◆ ACTION ITEM ◆
Repeat the whole listing exactly, leaving nothing out.

◆ SUPPLIED ENTRIES ◆

------

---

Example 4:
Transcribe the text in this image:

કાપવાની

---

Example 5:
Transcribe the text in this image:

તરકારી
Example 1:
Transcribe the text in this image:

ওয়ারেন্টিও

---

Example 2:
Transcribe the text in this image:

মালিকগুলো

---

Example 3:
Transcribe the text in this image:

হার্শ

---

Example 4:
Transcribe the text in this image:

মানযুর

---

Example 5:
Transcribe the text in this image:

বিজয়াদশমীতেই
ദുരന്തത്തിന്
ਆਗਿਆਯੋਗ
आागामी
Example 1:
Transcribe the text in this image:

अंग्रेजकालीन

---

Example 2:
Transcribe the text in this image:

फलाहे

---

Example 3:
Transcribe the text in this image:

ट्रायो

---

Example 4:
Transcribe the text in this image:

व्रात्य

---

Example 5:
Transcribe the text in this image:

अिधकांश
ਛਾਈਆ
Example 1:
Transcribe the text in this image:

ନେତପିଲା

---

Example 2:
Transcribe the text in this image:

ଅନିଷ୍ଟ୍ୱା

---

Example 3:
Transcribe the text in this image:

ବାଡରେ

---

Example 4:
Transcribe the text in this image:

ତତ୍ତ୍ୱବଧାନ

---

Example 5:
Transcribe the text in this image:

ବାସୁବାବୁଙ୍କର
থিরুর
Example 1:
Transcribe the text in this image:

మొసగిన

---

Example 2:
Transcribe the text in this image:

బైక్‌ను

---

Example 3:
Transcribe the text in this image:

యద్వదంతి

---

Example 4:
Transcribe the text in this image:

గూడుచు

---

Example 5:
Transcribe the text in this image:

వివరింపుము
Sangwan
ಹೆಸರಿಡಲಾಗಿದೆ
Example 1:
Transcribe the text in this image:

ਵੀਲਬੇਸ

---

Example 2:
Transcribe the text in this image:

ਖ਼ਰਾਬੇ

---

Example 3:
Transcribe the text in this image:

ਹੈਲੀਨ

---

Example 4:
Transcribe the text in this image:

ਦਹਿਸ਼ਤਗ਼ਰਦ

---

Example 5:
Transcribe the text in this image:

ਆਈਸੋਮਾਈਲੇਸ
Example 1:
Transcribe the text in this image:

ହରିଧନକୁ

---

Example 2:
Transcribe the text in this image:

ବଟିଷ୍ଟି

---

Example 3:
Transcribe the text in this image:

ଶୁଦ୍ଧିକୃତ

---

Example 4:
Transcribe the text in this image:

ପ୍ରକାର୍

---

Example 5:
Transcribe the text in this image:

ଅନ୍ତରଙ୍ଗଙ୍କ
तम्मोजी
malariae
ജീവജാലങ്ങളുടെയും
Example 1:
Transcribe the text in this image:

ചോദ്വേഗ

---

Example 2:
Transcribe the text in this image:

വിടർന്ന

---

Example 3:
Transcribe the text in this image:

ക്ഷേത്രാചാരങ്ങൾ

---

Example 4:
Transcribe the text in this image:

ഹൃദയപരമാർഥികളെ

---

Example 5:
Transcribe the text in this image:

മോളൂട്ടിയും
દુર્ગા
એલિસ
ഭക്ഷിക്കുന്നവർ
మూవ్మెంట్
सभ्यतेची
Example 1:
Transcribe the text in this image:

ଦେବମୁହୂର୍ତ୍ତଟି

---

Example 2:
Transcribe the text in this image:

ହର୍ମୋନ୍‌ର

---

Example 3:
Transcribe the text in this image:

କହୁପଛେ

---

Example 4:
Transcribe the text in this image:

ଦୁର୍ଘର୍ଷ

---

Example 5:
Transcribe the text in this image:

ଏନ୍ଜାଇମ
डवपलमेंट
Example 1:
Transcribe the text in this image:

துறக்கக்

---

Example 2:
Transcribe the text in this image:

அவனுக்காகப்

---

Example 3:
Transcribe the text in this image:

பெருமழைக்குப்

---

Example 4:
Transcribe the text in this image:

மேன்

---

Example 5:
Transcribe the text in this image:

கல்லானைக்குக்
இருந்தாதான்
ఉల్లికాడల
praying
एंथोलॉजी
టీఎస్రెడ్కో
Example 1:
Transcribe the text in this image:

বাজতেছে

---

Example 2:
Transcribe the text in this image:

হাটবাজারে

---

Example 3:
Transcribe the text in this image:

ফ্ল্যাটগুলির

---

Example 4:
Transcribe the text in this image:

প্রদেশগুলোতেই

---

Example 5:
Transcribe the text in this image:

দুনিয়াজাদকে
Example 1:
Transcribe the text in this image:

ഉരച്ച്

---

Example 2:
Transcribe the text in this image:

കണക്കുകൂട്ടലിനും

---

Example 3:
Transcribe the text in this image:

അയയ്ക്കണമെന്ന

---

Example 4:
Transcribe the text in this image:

------

◆ OUTPUT BELOW ◆
---

Example 4:
Transcribe the text in this image:

કાપવાની

---

Example 5:
Transcribe the text in this image:

તરકારી
Example 1:
Transcribe the text in this image:

ওয়ারেন্টিও

---

Example 2:
Transcribe the text in this image:

মালিকগুলো

---

Example 3:
Transcribe the text in this image:

হার্শ

---

Example 4:
Transcribe the text in this image:

মানযুর

---

Example 5:
Transcribe the text in this image:

বিজয়াদশমীতেই
ദുരന്തത്തിന്
ਆਗਿਆਯੋਗ
आागामी
Example 1:
Transcribe the text in this image:

अंग्रेजकालीन

---

Example 2:
Transcribe the text in this image:

फलाहे

---

Example 3:
Transcribe the text in this image:

ट्रायो

---

Example 4:
Transcribe the text in this image:

व्रात्य

---

Example 5:
Transcribe the text in this image:

अिधकांश
ਛਾਈਆ
Example 1:
Transcribe the text in this image:

ନେତପିଲା

---

Example 2:
Transcribe the text in this image:

ଅନିଷ୍ଟ୍ୱା

---

Example 3:
Transcribe the text in this image:

ବାଡରେ

---

Example 4:
Transcribe the text in this image:

ତତ୍ତ୍ୱବଧାନ

---

Example 5:
Transcribe the text in this image:

ବାସୁବାବୁଙ୍କର
থিরুর
Example 1:
Transcribe the text in this image:

మొసగిన

---

Example 2:
Transcribe the text in this image:

బైక్‌ను

---

Example 3:
Transcribe the text in this image:

యద్వదంతి

---

Example 4:
Transcribe the text in this image:

గూడుచు

---

Example 5:
Transcribe the text in this image:

వివరింపుము
Sangwan
ಹೆಸರಿಡಲಾಗಿದೆ
Example 1:
Transcribe the text in this image:

ਵੀਲਬੇਸ

---

Example 2:
Transcribe the text in this image:

ਖ਼ਰਾਬੇ

---

Example 3:
Transcribe the text in this image:

ਹੈਲੀਨ

---

Example 4:
Transcribe the text in this image:

ਦਹਿਸ਼ਤਗ਼ਰਦ

---

Example 5:
Transcribe the text in this image:

ਆਈਸੋਮਾਈਲੇਸ
Example 1:
Transcribe the text in this image:

ହରିଧନକୁ

---

Example 2:
Transcribe the text in this image:

ବଟିଷ୍ଟି

---

Example 3:
Transcribe the text in this image:

ଶୁଦ୍ଧିକୃତ

---

Example 4:
Transcribe the text in this image:

ପ୍ରକାର୍

---

Example 5:
Transcribe the text in this image:

ଅନ୍ତରଙ୍ଗଙ୍କ
तम्मोजी
malariae
ജീവജാലങ്ങളുടെയും
Example 1:
Transcribe the text in this image:

ചോദ്വേഗ

---

Example 2:
Transcribe the text in this image:

വിടർന്ന

---

Example 3:
Transcribe the text in this image:

ക്ഷേത്രാചാരങ്ങൾ

---

Example 4:
Transcribe the text in this image:

ഹൃദയപരമാർഥികളെ

---

Example 5:
Transcribe the text in this image:

മോളൂട്ടിയും
દુર્ગા
એલિસ
ഭക്ഷിക്കുന്നവർ
మూవ్మెంట్
सभ्यतेची
Example 1:
Transcribe the text in this image:

ଦେବମୁହୂର୍ତ୍ତଟି

---

Example 2:
Transcribe the text in this image:

ହର୍ମୋନ୍‌ର

---

Example 3:
Transcribe the text in this image:

କହୁପଛେ

---

Example 4:
Transcribe the text in this image:

ଦୁର୍ଘର୍ଷ

---

Example 5:
Transcribe the text in this image:

ଏନ୍ଜାଇମ
डवपलमेंट
Example 1:
Transcribe the text in this image:

துறக்கக்

---

Example 2:
Transcribe the text in this image:

அவனுக்காகப்

---

Example 3:
Transcribe the text in this image:

பெருமழைக்குப்

---

Example 4:
Transcribe the text in this image:

மேன்

---

Example 5:
Transcribe the text in this image:

கல்லானைக்குக்
இருந்தாதான்
ఉల్లికాడల
praying
एंथोलॉजी
టీఎస్రెడ్కో
Example 1:
Transcribe the text in this image:

বাজতেছে

---

Example 2:
Transcribe the text in this image:

হাটবাজারে

---

Example 3:
Transcribe the text in this image:

ফ্ল্যাটগুলির

---

Example 4:
Transcribe the text in this image:

প্রদেশগুলোতেই

---

Example 5:
Transcribe the text in this image:

দুনিয়াজাদকে
Example 1:
Transcribe the text in this image:

ഉരച്ച്

---

Example 2:
Transcribe the text in this image:

കണക്കുകൂട്ടലിനും

---

Example 3:
Transcribe the text in this image:

അയയ്ക്കണമെന്ന

---

Example 4:
Transcribe the text in this image:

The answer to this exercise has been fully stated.